Tomato and Corn Pie
This one made me laugh.
Specifically, the proportions of this recipe were riotous. Two sticks of butter and one cup of cheddar in the crust alone. SEVEN CUPS of cherry tomatoes. ONE WHOLE BUNCH of scallions (Ok, this particular time I used shallots, but still - a whole bunch of scallions is a lot of scallions! Not that I mind. Using up remnants of fresh herbs is one of the sisyphean tasks of my kitchen). Three cups of corn kernels! I could go on.
I don’t know why it didn’t occur to me how huge this thing was going to be until I was knee-deep in it. That’s almost not an exaggeration. This dough gets rolled out to SEVENTEEN INCHES. It was verging on being too big for the baking sheet.
I said it in the video, but there’s no other way to fairly describe it - I felt like I was a midwestern mother of some innumerable number of teenage boys who needed to house down a huge meal before the “big game”. As it happens, the only other recipe that has made me feel like a midwestern mom is a steel cut oat bread recipe from my friend’s friend’s grandma who actually was a midwestern mom. (That recipe makes 5 loaves of bread, for those of you wondering.) So I do not bestow the midwestern mom metaphor lightly.

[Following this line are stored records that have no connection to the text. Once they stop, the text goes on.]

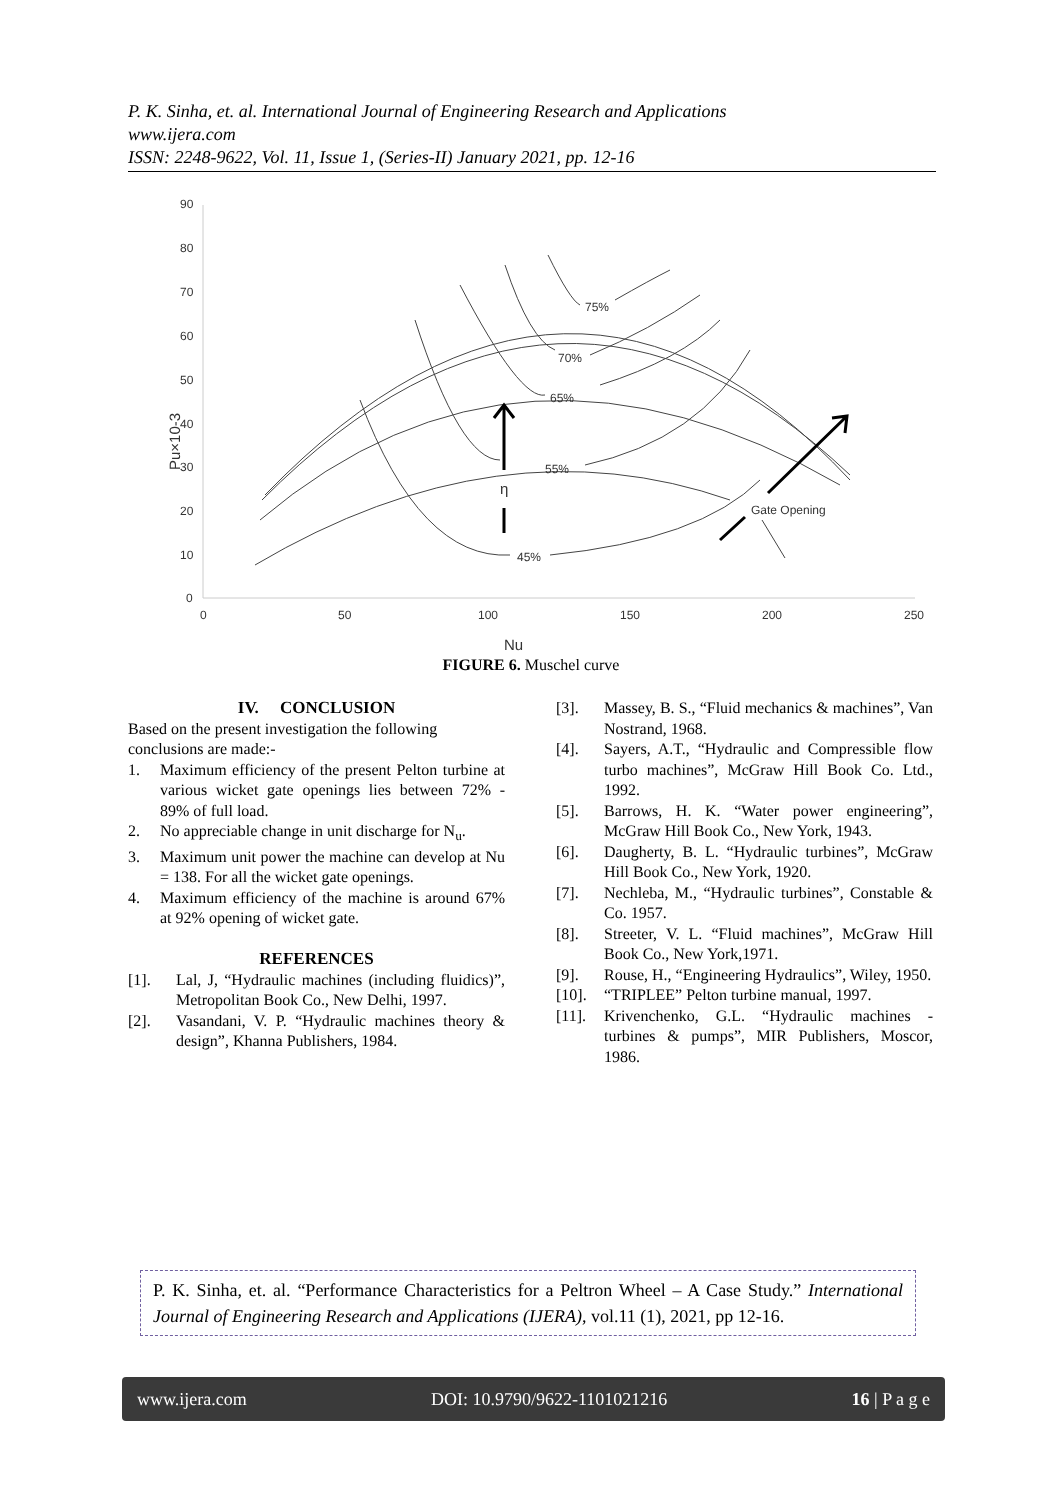P. K. Sinha, et. al. International Journal of Engineering Research and Applications
www.ijera.com
ISSN: 2248-9622, Vol. 11, Issue 1, (Series-II) January 2021, pp. 12-16
90
80
70
60
50
40
30
20
10
0
0
50
100
150
200
250
Pu×10-3
Nu
75%
70%
65%
55%
45%
η
Gate Opening
FIGURE 6. Muschel curve
IV. CONCLUSION
Based on the present investigation the following conclusions are made:-
1. Maximum efficiency of the present Pelton turbine at various wicket gate openings lies between 72% - 89% of full load.
2. No appreciable change in unit discharge for N<sub>u</sub>.
3. Maximum unit power the machine can develop at Nu = 138. For all the wicket gate openings.
4. Maximum efficiency of the machine is around 67% at 92% opening of wicket gate.
REFERENCES
[1]. Lal, J, “Hydraulic machines (including fluidics)”, Metropolitan Book Co., New Delhi, 1997.
[2]. Vasandani, V. P. “Hydraulic machines theory & design”, Khanna Publishers, 1984.
[3]. Massey, B. S., “Fluid mechanics & machines”, Van Nostrand, 1968.
[4]. Sayers, A.T., “Hydraulic and Compressible flow turbo machines”, McGraw Hill Book Co. Ltd., 1992.
[5]. Barrows, H. K. “Water power engineering”, McGraw Hill Book Co., New York, 1943.
[6]. Daugherty, B. L. “Hydraulic turbines”, McGraw Hill Book Co., New York, 1920.
[7]. Nechleba, M., “Hydraulic turbines”, Constable & Co. 1957.
[8]. Streeter, V. L. “Fluid machines”, McGraw Hill Book Co., New York,1971.
[9]. Rouse, H., “Engineering Hydraulics”, Wiley, 1950.
[10]. “TRIPLEE” Pelton turbine manual, 1997.
[11]. Krivenchenko, G.L. “Hydraulic machines - turbines & pumps”, MIR Publishers, Moscor, 1986.
P. K. Sinha, et. al. “Performance Characteristics for a Peltron Wheel – A Case Study.” International Journal of Engineering Research and Applications (IJERA), vol.11 (1), 2021, pp 12-16.
www.ijera.com DOI: 10.9790/9622-1101021216 16 | P a g e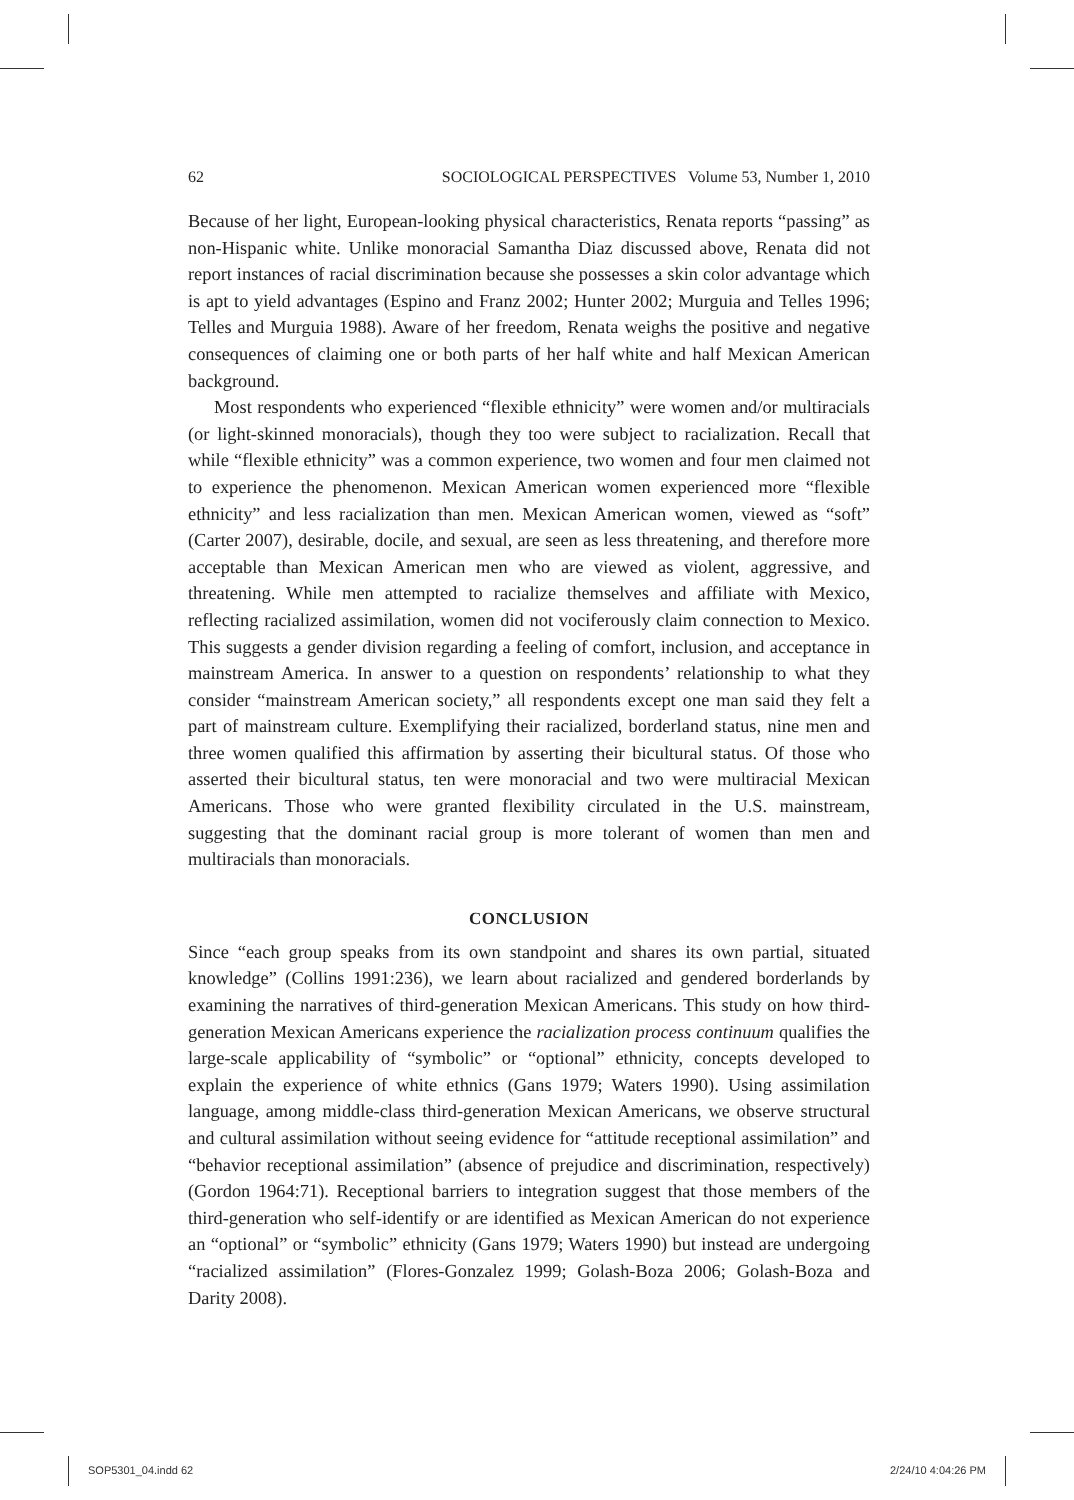62 SOCIOLOGICAL PERSPECTIVES Volume 53, Number 1, 2010
Because of her light, European-looking physical characteristics, Renata reports “passing” as non-Hispanic white. Unlike monoracial Samantha Diaz discussed above, Renata did not report instances of racial discrimination because she possesses a skin color advantage which is apt to yield advantages (Espino and Franz 2002; Hunter 2002; Murguia and Telles 1996; Telles and Murguia 1988). Aware of her freedom, Renata weighs the positive and negative consequences of claiming one or both parts of her half white and half Mexican American background.
Most respondents who experienced “flexible ethnicity” were women and/or multiracials (or light-skinned monoracials), though they too were subject to racialization. Recall that while “flexible ethnicity” was a common experience, two women and four men claimed not to experience the phenomenon. Mexican American women experienced more “flexible ethnicity” and less racialization than men. Mexican American women, viewed as “soft” (Carter 2007), desirable, docile, and sexual, are seen as less threatening, and therefore more acceptable than Mexican American men who are viewed as violent, aggressive, and threatening. While men attempted to racialize themselves and affiliate with Mexico, reflecting racialized assimilation, women did not vociferously claim connection to Mexico. This suggests a gender division regarding a feeling of comfort, inclusion, and acceptance in mainstream America. In answer to a question on respondents’ relationship to what they consider “mainstream American society,” all respondents except one man said they felt a part of mainstream culture. Exemplifying their racialized, borderland status, nine men and three women qualified this affirmation by asserting their bicultural status. Of those who asserted their bicultural status, ten were monoracial and two were multiracial Mexican Americans. Those who were granted flexibility circulated in the U.S. mainstream, suggesting that the dominant racial group is more tolerant of women than men and multiracials than monoracials.
CONCLUSION
Since “each group speaks from its own standpoint and shares its own partial, situated knowledge” (Collins 1991:236), we learn about racialized and gendered borderlands by examining the narratives of third-generation Mexican Americans. This study on how third-generation Mexican Americans experience the racialization process continuum qualifies the large-scale applicability of “symbolic” or “optional” ethnicity, concepts developed to explain the experience of white ethnics (Gans 1979; Waters 1990). Using assimilation language, among middle-class third-generation Mexican Americans, we observe structural and cultural assimilation without seeing evidence for “attitude receptional assimilation” and “behavior receptional assimilation” (absence of prejudice and discrimination, respectively) (Gordon 1964:71). Receptional barriers to integration suggest that those members of the third-generation who self-identify or are identified as Mexican American do not experience an “optional” or “symbolic” ethnicity (Gans 1979; Waters 1990) but instead are undergoing “racialized assimilation” (Flores-Gonzalez 1999; Golash-Boza 2006; Golash-Boza and Darity 2008).
SOP5301_04.indd 62 2/24/10 4:04:26 PM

It’s even particularly fitting here because the recipe’s author, Erin Jeanne McDowell, is a proud Kansan.
But back to the pie - ahem, galette*. Somehow the sheer mass of ingredients combined to make a fresh, tasty, and dare I say light (?) dinner. Proudly, over the course of a few days there was not a crumb left. Which either speaks to how delicious this turned out to be, my own gluttony, or both.
Anyway, the next time you need a laugh and/or to feed a crowd, this recipe is it.
*A galette is free-form, whereas a pie is baked in a pie dish. This recipe is titled as a “pie” but I think that’s just to maximize SEO, slash EJM was about to release her cookbook called “The Book on Pie” #branding.
Recipe from Erin Jeanne McDowell, New York Times.